The other major neat thing about functional languages is how they let you treat functions like objects, but most modern programming languages have adopted that as well, so it's not a big differentiator anymore.
In theory, writing in a functional language that allows only "pure" functions (aka. functions w.o. side effects), makes it easier to control state.
In practice, side effects exists and are required for programs to do anything useful.
In my opinion, one mistake of many purely functional languages was to be so focused on this purity, that it made it needlessly hard to write useful code in them, especially for people coming from an imperative/procedural/oop style of doing things. And you need these people if you want your method to gain traction, because the vast majority of code written, is imperative.
The irony is, that FP could probably have had a lot more success if it didn't clamour on about pure functions so much, and was less focused on implementations (aka. languages) than on methodology (aka. coding style) Because it is perfectly possible to write pure functions in most languages, including OOP language, even if those functions are not "pure" internally, or are not "pure" all the time and under all circumstances.

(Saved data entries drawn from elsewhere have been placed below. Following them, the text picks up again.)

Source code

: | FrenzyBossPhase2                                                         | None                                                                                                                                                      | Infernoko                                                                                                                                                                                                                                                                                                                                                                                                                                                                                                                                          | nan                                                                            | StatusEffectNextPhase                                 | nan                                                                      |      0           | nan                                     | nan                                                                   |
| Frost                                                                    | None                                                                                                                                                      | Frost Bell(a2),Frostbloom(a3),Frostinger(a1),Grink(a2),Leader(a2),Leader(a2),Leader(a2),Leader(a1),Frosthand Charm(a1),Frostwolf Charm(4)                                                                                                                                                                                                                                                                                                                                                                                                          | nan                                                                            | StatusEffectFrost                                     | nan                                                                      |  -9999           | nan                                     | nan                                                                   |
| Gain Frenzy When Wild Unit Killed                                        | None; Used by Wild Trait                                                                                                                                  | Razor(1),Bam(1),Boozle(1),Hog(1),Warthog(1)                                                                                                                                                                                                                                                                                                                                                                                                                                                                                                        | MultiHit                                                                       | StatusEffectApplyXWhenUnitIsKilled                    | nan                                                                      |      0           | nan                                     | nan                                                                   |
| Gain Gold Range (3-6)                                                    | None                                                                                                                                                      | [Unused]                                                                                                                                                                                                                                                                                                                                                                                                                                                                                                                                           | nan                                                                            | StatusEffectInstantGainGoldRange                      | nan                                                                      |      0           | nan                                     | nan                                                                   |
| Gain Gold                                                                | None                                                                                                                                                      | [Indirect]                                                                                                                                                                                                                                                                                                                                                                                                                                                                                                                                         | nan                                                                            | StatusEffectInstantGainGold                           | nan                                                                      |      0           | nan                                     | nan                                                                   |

And yes, doing so has really nice advantages. I have refactored quite alot of codebases into using a more functional approach, and what I found was that this makes it harder to introduce bugs, makes it easier to track bugs, and makes it easier to reason about my code.
So yeah, functional programming, used if and where it makes sense, does work, and is useful.
Except functional languages like Lisps and the MLs never were pure, the only (used by a significant number of people) has been Miranda/Haskell (ignoring Coq and the other proof assistents). Or, to put it in other words: ML (no, not that ML) turned 50 this year, Scheme is oder than 50 too and Miranda/Haskell ~36. There never had been a shortage of "impure" functional languages since OOP existed.
So maybe it's time for FP as a whole to accept the fact, that there seems to be something fundamental about the way it's paraded implementations look and feel like, that puts off a lot of programmers.
Maybe it's time for FP to accept that the paradigm as a whole has a lot to contribute that is useful to everyone, but doesn't need a new language with largely different syntactic constructs to do so.
Note that there are many functional languages which don’t care about purity at all: for instance, Scheme, OCaml, SML and Elixir. I get annoyed when people confuse Haskell for the broader paradigm of functional programming. (Even though Haskell is my main programming language!)
But people tend to avoid the name "procedural" at all cost - which is bad because procedural programming really has it's advantages and should be clearly separated from FP which also has certain advantages.
If you declare a function effect-free, and try to perform effects inside it, then you'll get a compiler error.
You are still allowed (and it's common practice!) to declare your functions as effectful.
Unfortunately the 'signal' of this message is often lost in the noise: For every Haskeller happily writing effects, there's 9 non-Haskellers writing that 'Haskell's big mistake was being pure and not allowing effects - you should use X instead'.
It's definitely a different way of thinking and it has a lot of benefits. However, some of the downsides (which Flix seems to fix with region-based local mutation) might be implementing a sort that keeps two copies of a list in memory just to return the second list and discard the first. Depending on your list, this may not be an issue.